#### Work to complete:
Write out every entry precisely as given, leaving the pictures out.

#### Records from a data collection:
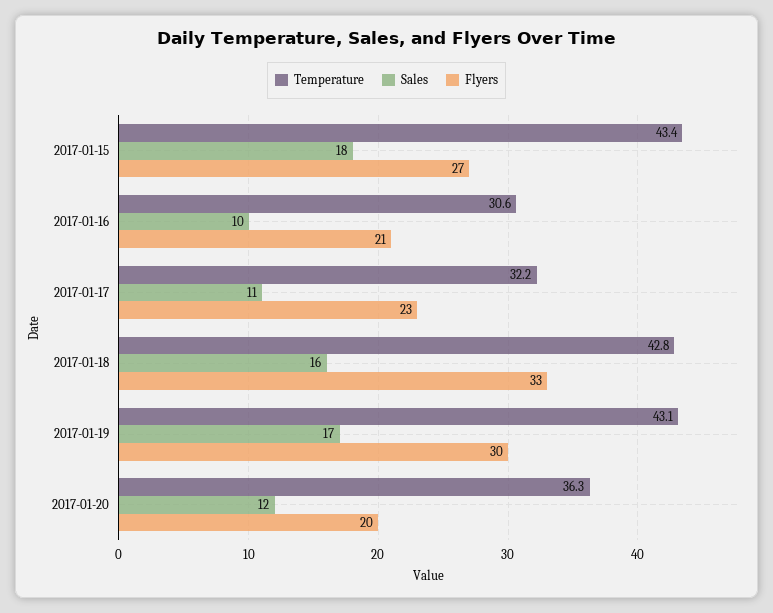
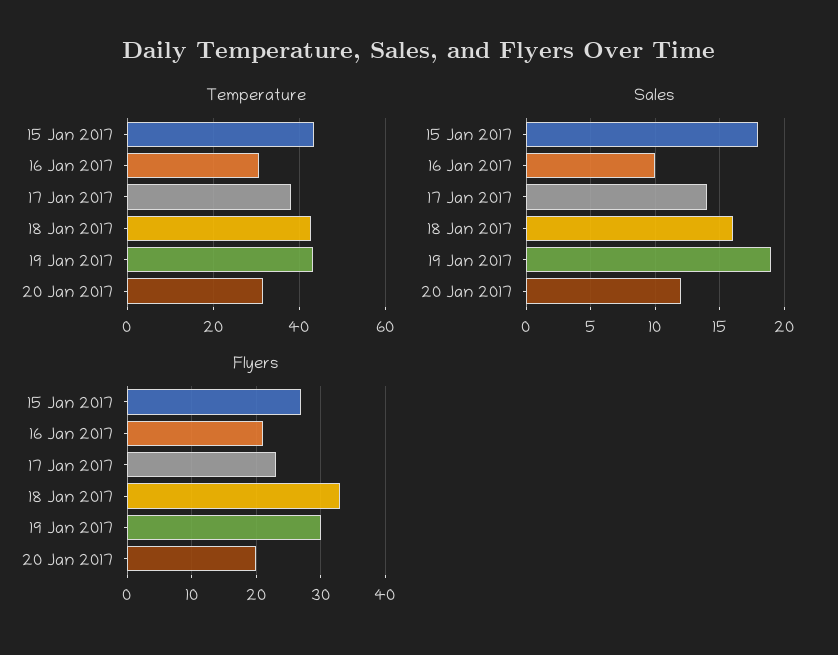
Temperature, 2017-01-17: 32.2 -> 38
Sales, 2017-01-17: 11 -> 14
Sales, 2017-01-19: 17 -> 19
Temperature, 2017-01-20: 36.3 -> 32

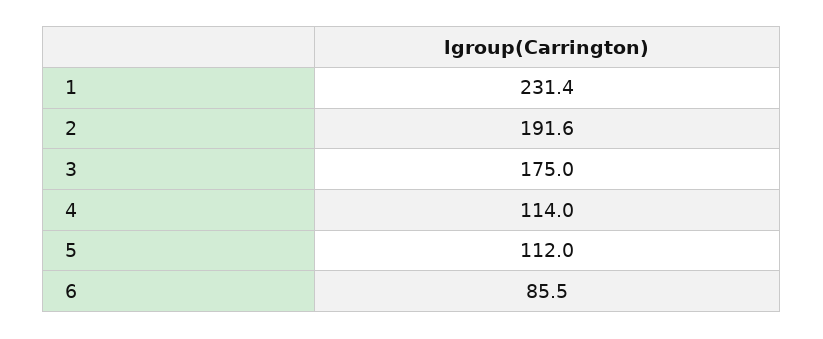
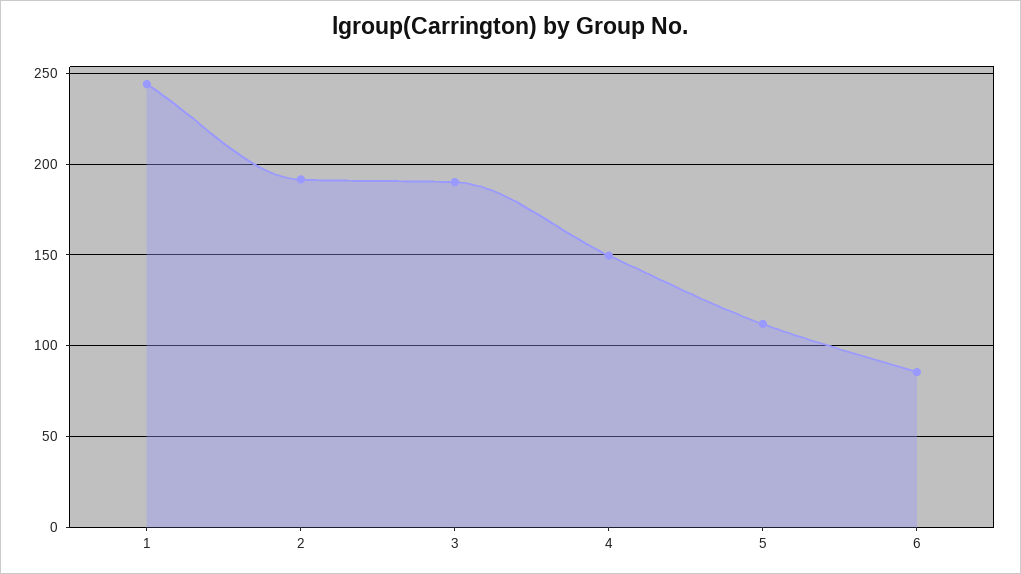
1: 231.4 -> 245
3: 175 -> 190
4: 114 -> 150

#### Solution below:
Temperature, 2017-01-17: 32.2 -> 38
Sales, 2017-01-17: 11 -> 14
Sales, 2017-01-19: 17 -> 19
Temperature, 2017-01-20: 36.3 -> 32

1: 231.4 -> 245
3: 175 -> 190
4: 114 -> 150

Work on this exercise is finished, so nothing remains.